Write effective emails
During the job search process, you will likely need to communicate with potential employers using email. We recommend responding to emails from an employer within 24 hours. Identifying what to write and what not to include can feel overwhelming, especially if you’re not used to writing professional emails. ChatGPT can be helpful when you’re under pressure, have writer’s block or want to ensure you communicate professionally.
- Paste in the original message, remove personal details and ask ChatGPT for a response.
- Skim the response options and use applicable elements from the recommended wording for your response.
- Or ask ChatGPT how to respond to the subject of the email. For example, enter a prompt about how to respond to an email asking for interview preferences.
- Direct communication by email requires a personalized response.
- Ensure the tone of the response matches the intent of the email.
- Use AI as a guide or starting point for an email response, but don’t rely on the generated content without proofreading and ensuring the email response represents your personality well.
- Career Services is available to help you understand the job search process, including how to answer an email or tips to negotiate a starting salary .
- Schedule time with a Career Services advisor.
Prepare for interviews
Answering interview questions can be challenging, especially for your first few interviews. You may not know what interview questions to expect or how to answer them best. ChatGPT and Quinncia’s mock interview tool can help you practice and prepare for interviews before they arrive so you feel more confident.
- Prompt ChatGPT with a job or internship description and ask for sample interview questions for that position.
- Consider whether you feel confident in your responses to potential questions. If not, ask ChatGPT for sample answers. You can use your experience to prompt ChatGPT for a more relevant response to a question.
- Remember that humans, not AI, will interview you. How you interact with AI will look different than how you interact with a human. Take what ChatGPT offers, critically analyze it and make it your own.
- ChatGPT and similar tools are helpful but cannot replace your creative and thoughtful interview responses.
- Remember that ChatGPT is open to everyone. Others may get that same generic response. Prompt the system with specific questions or information for more unique outputs.
- Career Services provides free access to Quinncia’s mock interview tool to help you practice interviewing.
- You can also work with a career advisor to practice and prepare for interviews. Schedule time .

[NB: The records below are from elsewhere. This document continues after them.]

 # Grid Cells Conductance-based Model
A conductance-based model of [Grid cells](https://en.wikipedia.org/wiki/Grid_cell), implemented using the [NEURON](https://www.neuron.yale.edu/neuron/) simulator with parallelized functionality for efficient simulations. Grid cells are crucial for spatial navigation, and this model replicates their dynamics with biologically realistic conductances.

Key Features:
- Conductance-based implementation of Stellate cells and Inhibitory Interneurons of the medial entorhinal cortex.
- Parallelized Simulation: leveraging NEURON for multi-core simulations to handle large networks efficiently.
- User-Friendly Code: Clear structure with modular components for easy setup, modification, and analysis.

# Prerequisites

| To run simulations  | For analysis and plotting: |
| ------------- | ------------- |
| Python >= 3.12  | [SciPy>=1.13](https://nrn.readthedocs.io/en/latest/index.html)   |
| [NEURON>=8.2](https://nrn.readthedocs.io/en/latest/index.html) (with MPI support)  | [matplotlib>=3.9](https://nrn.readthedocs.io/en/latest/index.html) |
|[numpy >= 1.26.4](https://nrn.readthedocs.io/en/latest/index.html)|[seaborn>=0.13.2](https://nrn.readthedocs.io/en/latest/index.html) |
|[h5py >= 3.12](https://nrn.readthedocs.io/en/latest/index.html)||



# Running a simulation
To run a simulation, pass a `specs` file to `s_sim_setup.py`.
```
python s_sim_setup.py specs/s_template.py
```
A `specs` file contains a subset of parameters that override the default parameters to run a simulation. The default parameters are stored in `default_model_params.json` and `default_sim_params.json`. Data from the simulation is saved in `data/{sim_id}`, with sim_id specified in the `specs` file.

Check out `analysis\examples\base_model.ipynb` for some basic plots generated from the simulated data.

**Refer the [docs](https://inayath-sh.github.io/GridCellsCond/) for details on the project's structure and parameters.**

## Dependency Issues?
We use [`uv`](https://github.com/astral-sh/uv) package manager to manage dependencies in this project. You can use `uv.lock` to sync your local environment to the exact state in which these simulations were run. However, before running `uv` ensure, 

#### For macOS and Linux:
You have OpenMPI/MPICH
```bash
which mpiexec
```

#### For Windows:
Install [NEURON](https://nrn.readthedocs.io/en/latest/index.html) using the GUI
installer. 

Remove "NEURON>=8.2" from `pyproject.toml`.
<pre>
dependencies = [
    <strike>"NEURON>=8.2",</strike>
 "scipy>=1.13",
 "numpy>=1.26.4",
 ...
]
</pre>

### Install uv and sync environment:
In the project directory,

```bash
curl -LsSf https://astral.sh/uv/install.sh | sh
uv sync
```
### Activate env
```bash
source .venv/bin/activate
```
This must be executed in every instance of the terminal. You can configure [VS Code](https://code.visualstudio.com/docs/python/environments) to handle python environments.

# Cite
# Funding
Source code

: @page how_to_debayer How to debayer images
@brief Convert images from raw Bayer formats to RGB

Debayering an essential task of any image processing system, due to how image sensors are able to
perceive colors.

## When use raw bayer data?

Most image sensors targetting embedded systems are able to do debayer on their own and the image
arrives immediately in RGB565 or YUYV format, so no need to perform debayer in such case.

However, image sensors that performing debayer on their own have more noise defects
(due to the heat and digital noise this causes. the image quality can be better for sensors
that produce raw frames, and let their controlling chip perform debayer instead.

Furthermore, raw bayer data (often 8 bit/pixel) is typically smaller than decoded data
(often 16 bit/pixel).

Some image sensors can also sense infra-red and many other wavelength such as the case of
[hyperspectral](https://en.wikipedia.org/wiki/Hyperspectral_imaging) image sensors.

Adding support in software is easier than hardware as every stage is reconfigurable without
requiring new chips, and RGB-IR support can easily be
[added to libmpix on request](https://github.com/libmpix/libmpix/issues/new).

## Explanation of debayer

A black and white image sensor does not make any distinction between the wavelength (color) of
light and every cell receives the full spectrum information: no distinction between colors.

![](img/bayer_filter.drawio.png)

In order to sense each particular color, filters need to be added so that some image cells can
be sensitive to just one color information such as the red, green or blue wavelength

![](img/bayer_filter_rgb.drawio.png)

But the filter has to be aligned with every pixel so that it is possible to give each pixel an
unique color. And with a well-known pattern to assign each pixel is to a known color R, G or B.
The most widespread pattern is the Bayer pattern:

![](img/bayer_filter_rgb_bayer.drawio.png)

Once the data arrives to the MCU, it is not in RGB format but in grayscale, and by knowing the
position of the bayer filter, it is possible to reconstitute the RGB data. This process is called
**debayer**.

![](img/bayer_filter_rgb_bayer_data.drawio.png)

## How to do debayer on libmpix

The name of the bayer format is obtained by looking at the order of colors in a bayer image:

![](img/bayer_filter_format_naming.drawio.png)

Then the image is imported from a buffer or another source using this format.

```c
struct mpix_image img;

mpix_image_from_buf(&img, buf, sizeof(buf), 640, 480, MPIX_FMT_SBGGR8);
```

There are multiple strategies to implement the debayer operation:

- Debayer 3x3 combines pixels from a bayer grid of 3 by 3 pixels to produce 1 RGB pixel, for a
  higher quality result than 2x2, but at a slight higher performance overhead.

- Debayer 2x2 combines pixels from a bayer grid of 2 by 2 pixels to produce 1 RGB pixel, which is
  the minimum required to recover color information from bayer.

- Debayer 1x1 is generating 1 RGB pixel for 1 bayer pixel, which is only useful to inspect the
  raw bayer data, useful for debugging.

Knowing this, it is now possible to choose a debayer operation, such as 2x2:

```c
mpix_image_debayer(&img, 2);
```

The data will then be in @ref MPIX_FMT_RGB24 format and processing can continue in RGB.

Take your search to the next level
We are in an experimental phase of AI adoption with massive room for advancement. AI will eventually span all industries and embody existing technologies in unimaginable ways. As a student, you can benefit from learning how to leverage AI technology today.
Career Services is here to help you learn how to use AI effectively for your job or internship search. We are available to meet with you, answer questions, provide resources and offer training to support your career goals.